It is known that a state without government is a state in chaos and confusion. What the best possible form of government should be has been debated by political philosophers over time. To vigorously ensure the well-being of a state, the government of that state should be absolute or one in which all power is vested in a single ruler. A monarch’s authority to govern should be absolute because God establishes kings, decisions would be made quicker, and there would be less conflict between differing parties. God establishes kings; so therefore, a monarch’s authority to govern should be absolute.
In Document 3, Bishop Jacques Benigne Bossuet writes that God establishes kings as his ministers and reigns through them over the people. The right to rule is derived directly from God, not from the consent of the people. Bossuet believes that the royal throne is not the throne of man, but in fact, is the throne of God himself (Document 3). God rules over the people through the king that He specifically puts on the throne. Bossuet also writes “The Prince, adds Saint Paul, ? is a minister of God to thee for good'” (Document 3).
As an instrument of God, a monarch should have absolute authority to rule over the state and ensure the well-being of the people. Although a monarch’s authority to govern should be absolute because God establishes kings, that is not the only reason.
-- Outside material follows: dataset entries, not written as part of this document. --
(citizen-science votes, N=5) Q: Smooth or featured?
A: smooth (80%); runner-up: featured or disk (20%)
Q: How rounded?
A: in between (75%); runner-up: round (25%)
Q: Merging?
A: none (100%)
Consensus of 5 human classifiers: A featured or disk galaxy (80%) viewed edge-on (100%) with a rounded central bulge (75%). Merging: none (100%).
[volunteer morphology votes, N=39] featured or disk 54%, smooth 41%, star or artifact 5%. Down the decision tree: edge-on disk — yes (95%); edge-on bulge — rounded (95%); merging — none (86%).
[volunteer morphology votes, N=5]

Decisions would be made quicker if the monarch’s authority were absolute. Catherine II, Czarina of Russia, writes “The Sovereign is absolute; for there is no other Authority but that which centers in his single person, that can act with a Vigour proportionate to the Extent of such a vast Dominion” (Document 5). Only an absolute ruler can act with such effectiveness.
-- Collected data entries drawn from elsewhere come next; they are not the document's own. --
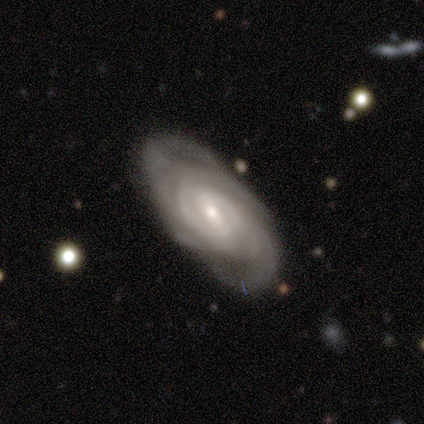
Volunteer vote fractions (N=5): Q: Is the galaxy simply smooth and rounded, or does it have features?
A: featured or disk — 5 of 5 (100%).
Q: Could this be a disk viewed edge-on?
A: no — 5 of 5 (100%).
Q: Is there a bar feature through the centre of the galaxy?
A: weak — 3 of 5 (60%).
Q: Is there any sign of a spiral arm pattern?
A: yes — 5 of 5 (100%).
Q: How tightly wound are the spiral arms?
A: tight — 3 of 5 (60%).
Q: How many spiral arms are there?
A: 2 — 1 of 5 (20%, tied with 3, 4, more than 4 and can't tell).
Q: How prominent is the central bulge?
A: moderate — 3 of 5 (60%).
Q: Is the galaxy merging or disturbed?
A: none — 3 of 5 (60%).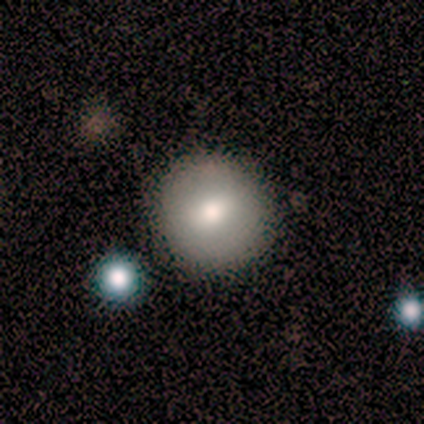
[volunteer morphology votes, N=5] Q: Smooth or featured?
A: featured or disk (60%); runner-up: smooth (20%)
Q: Edge-on disk?
A: no (100%)
Q: Bar?
A: weak (67%); runner-up: no (33%)
Q: Spiral arms?
A: no (100%)
Q: Bulge size?
A: large (33%); tied with: moderate (33%); small (33%)
Q: Merging?
A: none (100%)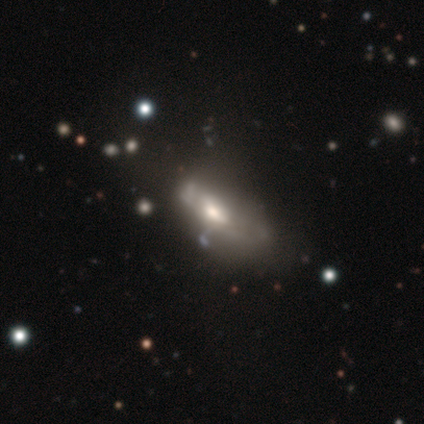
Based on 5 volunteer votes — A smooth galaxy with no disk features (60%) that is in between round and cigar-shaped (100%). Merging: none (25%, tied with minor disturbance, major disturbance and merger).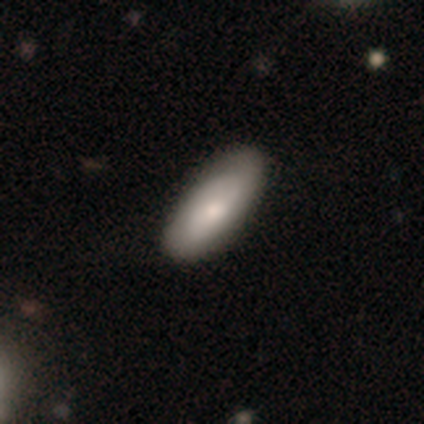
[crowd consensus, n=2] Smooth or featured? smooth (100%)
How rounded? in between (100%)
Merging? none (100%)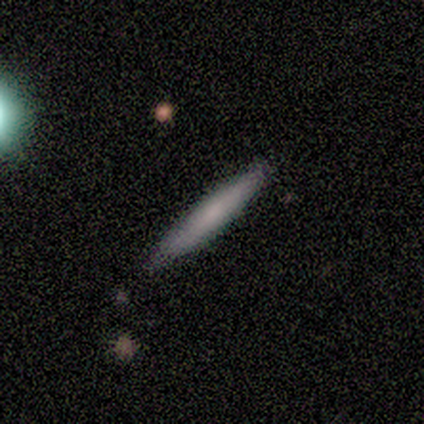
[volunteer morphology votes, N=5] Smooth or featured?
  - smooth: 80% *
  - featured or disk: 20%
  - star or artifact: 0%
How rounded?
  - cigar-shaped: 100% *
  - round: 0%
  - in between: 0%
Merging?
  - none: 100% *
  - minor disturbance: 0%
  - major disturbance: 0%
  - merger: 0%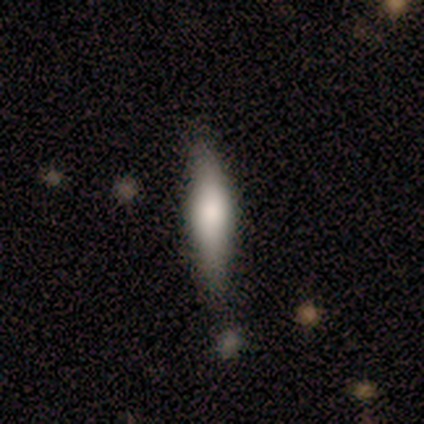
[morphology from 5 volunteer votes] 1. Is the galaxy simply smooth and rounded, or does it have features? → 100% featured or disk, 0% smooth, 0% star or artifact.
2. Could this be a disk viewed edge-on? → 100% yes, 0% no.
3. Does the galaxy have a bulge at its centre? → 60% rounded, 20% boxy, 20% none.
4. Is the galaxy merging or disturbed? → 100% none, 0% minor disturbance, 0% major disturbance, 0% merger.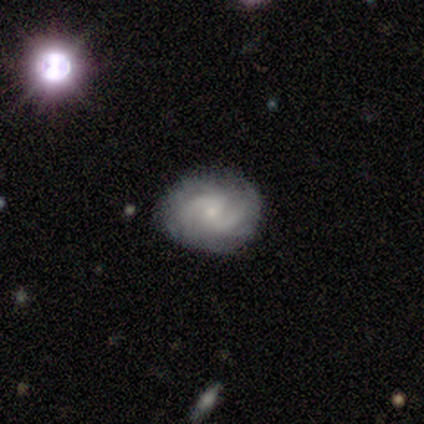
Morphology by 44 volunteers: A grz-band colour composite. It shows a featured or disk galaxy (68%) with no bar (60%), 2 (80%) medium (60%) spiral arms (100%) and a small central bulge (80%). Merging: none (78%).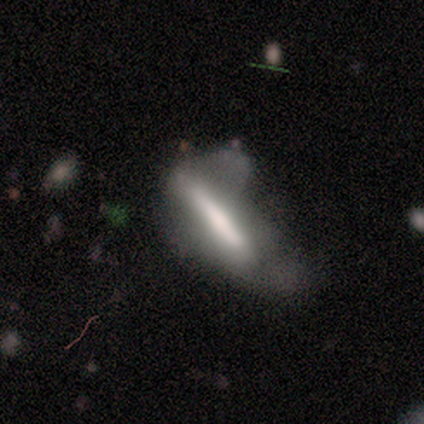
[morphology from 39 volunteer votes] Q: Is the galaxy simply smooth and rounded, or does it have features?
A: smooth — 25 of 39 (64%).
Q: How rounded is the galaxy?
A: cigar-shaped — 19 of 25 (76%).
Edmund Burke writes “The will of the many, and their interests, must very often differ” (Document 8). If there is not a single, absolute ruler, decisions must be discussed before they are carried out. This could take a very long time because, as Burke says, their interests will differ. In Document 5, Catherine II writes that it is expedient so to be, that the quick Dispatch of Affairs, sent from distant Parts, might make ample Amends for the Delay occasioned by the great Distance of Places. With an absolute ruler, decisions would be made quick enough to reach the other side of a state and resolve a problem.
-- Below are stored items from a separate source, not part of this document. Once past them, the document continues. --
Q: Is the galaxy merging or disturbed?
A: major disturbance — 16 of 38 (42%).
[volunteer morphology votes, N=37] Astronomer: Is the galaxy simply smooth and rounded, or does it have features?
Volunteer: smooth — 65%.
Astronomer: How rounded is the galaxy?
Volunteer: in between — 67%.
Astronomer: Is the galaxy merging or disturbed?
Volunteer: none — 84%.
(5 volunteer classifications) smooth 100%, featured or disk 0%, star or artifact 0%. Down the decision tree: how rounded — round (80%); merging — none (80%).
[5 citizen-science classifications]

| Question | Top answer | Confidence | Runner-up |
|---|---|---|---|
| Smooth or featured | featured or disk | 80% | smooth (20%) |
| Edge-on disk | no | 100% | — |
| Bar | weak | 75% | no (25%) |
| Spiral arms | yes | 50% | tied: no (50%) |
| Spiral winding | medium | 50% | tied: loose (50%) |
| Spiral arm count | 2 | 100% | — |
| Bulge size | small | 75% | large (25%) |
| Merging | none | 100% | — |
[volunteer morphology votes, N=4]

A monarch’s authority to govern should be absolute because decisions would be made quicker. If there is no absolute ruler, decisions must be discussed between parties and this would not be quick. A monarch’s authority to govern should be absolute because then there would be less conflict between differing parties. In Document 3, Bossuet writes that the prince need render no account to anyone for the orders he gives. Instead of having to discuss why a decision was made or discussing what decisions should be made, an absolute ruler can make a decision and no one would question him.
John Locke believes that if the commands of a prince were opposed it would unhinge and overturn all politics, and instead of government and order, leave nothing but anarchy and confusion (Document 4). Differing parties are not only government officials but also the people being governed. In an absolute government the people should not oppose the ruler. Bousett believes men must obey princes as they obey justice itself, without which there can be no order or purpose in things (Document 3). The authority of a monarch should be absolute because there would be less conflict between differing parties.
God establishes kings and grants them absolute rule over the people. With this absolute government decisions are made quicker. This is because conflict between differing parties would greatly lessen with this absolute government. The well-being of a state is ensured by God’s establishment of a single absolute ruler, who has the ability to quickly make decisions and avoid conflict between differing parties. The best form of government has long been debated. Now, that debate can end for the best form of government is one in which a monarch’s authority to rule is absolute.